The ongoing dispute reached the boiling point Thursday when Jewish community leaders, rabbinical leaders and clergy were threatened with arrest if they did not vacate the room where the league’s board was meeting to discuss the issue following a request from the JCC.
At the meeting, the board forwarded a motion to the league’s ruling committee which will decide the fate of the team. The committee must decide whether a team’s intentional forfeiture of a match can be permitted.
“We are quite pained with results of today’s meeting,” said JCC president Mitchel Laskey. “The league is forcing JCC to either violate moral convictions or to face expulsion.”
The conflict began in November 1989, when the JCC board of directors adopted a policy which clearly stated that private clubs which “exclude persons from membership because of their race, religion, gender or ethnicity” were unacceptable.
Team members had complained to the JCC of feeling uncomfortable competing on the grounds of a club where they would not be permitted as members.
DISCRIMINATORY PRACTICES
The JCC then acted to bring to the attention of the WAIT league the discriminatory practices of the Country Club of Orlando, which targets itself against potential members on the basis of race, religion and gender. The club of over 400 members has no black members and reportedly has just admitted a single Jewish member.
Club spokesman Donald Estridge was unavailable for comment but officials have made it practice to decline comment on the issue.
While the JCC team has refused to play the club at its facilities, they did offer to play the team at a neutral court and offered to pay any necessary costs associated with the rescheduling.
In May, the JCC had asked the Orlando-area league to change its bylaws to prevent participation by organizations that have discriminatory membership policies.

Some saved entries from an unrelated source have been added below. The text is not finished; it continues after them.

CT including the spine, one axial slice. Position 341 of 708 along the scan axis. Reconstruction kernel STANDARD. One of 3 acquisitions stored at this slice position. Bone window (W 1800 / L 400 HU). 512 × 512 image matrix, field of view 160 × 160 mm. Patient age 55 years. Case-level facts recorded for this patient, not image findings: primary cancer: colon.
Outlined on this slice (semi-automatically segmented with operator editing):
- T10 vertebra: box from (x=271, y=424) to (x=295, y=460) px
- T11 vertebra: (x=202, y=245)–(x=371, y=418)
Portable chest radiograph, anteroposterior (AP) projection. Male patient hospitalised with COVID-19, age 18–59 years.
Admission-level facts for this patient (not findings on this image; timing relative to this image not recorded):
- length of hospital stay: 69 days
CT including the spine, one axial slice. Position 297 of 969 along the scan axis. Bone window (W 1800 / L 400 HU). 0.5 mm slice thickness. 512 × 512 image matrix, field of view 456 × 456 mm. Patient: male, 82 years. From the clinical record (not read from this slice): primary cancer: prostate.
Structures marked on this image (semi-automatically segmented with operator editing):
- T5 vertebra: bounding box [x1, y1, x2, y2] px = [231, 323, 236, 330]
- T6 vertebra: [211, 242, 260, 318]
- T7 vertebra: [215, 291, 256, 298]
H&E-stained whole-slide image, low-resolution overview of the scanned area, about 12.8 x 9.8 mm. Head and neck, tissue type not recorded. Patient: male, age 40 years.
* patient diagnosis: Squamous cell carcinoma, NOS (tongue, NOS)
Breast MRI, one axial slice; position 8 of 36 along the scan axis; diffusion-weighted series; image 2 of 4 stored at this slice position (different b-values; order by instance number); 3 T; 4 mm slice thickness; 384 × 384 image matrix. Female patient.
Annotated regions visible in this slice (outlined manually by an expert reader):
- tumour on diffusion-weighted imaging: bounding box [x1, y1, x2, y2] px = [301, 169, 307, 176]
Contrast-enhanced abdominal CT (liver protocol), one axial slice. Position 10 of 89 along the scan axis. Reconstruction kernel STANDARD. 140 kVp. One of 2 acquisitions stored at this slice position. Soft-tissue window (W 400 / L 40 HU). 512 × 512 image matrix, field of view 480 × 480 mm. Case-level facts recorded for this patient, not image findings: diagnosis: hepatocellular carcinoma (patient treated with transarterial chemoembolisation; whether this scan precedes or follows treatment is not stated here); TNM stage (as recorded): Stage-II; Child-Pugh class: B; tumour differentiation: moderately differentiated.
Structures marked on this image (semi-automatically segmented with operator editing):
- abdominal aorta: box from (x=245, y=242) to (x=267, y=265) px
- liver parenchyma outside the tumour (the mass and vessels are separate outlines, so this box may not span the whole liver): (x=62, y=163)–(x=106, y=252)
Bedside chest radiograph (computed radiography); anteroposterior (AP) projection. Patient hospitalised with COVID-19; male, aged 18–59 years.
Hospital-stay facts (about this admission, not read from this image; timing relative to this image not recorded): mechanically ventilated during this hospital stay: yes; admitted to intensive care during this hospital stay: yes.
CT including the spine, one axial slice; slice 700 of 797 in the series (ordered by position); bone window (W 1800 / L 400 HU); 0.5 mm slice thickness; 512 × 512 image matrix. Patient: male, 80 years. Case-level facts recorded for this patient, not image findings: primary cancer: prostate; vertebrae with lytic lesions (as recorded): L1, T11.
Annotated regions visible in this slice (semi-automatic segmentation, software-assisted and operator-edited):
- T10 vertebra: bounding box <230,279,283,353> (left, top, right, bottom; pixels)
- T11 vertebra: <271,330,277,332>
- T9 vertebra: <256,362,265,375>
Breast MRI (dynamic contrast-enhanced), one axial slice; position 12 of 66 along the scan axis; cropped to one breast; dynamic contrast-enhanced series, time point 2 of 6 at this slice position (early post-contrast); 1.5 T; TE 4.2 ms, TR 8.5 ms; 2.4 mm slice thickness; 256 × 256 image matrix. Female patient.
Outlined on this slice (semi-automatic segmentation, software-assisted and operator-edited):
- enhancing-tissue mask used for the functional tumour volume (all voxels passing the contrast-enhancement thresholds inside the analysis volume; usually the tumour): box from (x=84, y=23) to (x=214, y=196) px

The league voted not to change its bylaws, in a meeting which JCC officials claim was unfair because the issue had been placed on the bottom of the agenda.
“Very little time was given to discuss the issue,” Laskey wrote in a letter to WAIT league president Fran Kastl, and that “much more time was given to discuss the bathroom break between matches.”
The JCC then requested an emergency meeting of the league board, held today, to discuss the proposed bylaw change.
“It’s no question that we have been railroaded by the league,” said Laskey. “But it is clear that we will not participate in a discriminatory league.”
Asked whether legal action is being considered, Laskey said that “all available options are being considered.”